▶ _Entries shown_:
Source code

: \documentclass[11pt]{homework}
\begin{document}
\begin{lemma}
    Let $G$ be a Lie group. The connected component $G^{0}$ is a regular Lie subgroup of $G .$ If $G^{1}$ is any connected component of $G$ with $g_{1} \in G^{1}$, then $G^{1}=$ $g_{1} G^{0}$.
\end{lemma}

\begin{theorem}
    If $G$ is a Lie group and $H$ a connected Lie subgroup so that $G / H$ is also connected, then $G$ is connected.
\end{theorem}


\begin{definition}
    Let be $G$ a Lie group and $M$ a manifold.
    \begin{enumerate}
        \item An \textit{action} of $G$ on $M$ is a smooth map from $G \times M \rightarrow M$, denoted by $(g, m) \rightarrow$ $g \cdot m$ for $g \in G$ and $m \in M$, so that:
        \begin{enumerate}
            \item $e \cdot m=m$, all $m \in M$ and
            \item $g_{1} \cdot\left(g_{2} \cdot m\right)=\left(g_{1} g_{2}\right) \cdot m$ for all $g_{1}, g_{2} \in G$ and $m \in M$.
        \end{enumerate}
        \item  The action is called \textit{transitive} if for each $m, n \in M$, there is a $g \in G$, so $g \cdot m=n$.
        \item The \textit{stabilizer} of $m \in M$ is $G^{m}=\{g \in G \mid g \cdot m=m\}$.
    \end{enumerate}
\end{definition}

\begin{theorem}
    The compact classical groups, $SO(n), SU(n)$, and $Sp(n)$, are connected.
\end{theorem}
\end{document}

▶ _What is needed_: Scan the records for the word "subgroup", and copy each line where it is found.

▶ _Task answer_:
    Let $G$ be a Lie group. The connected component $G^{0}$ is a regular Lie subgroup of $G .$ If $G^{1}$ is any connected component of $G$ with $g_{1} \in G^{1}$, then $G^{1}=$ $g_{1} G^{0}$.
    If $G$ is a Lie group and $H$ a connected Lie subgroup so that $G / H$ is also connected, then $G$ is connected.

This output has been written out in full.